(Data supplied begins)

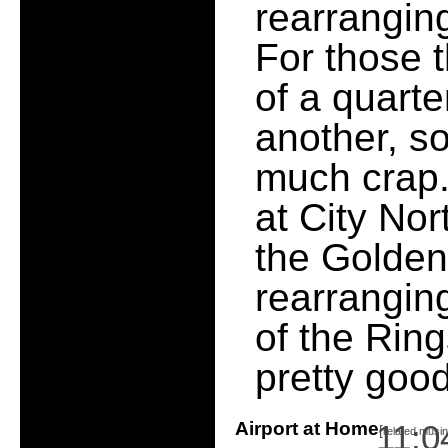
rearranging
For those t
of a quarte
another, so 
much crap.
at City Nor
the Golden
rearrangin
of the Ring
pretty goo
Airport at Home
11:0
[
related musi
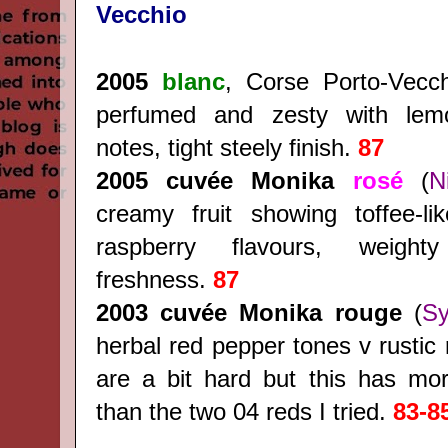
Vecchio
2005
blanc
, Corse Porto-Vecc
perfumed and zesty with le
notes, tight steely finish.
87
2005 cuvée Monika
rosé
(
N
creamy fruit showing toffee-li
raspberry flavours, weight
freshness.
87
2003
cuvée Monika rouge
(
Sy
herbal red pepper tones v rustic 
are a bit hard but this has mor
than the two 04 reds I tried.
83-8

(Data supplied ends)

The task — Copy out, word for word, the text read from each of the two items above, leaving the pictures out of your answer.

Solution to this exercise —
rearranging
For those t
of a quarte
another, so 
much crap.
at City Nor
the Golden
rearrangin
of the Ring
pretty goo
Airport at Home
11:0
[
related musi
Vecchio
2005
blanc
, Corse Porto-Vecc
perfumed and zesty with le
notes, tight steely finish.
87
2005 cuvée Monika
rosé
(
N
creamy fruit showing toffee-li
raspberry flavours, weight
freshness.
87
2003
cuvée Monika rouge
(
Sy
herbal red pepper tones v rustic 
are a bit hard but this has mor
than the two 04 reds I tried.
83-8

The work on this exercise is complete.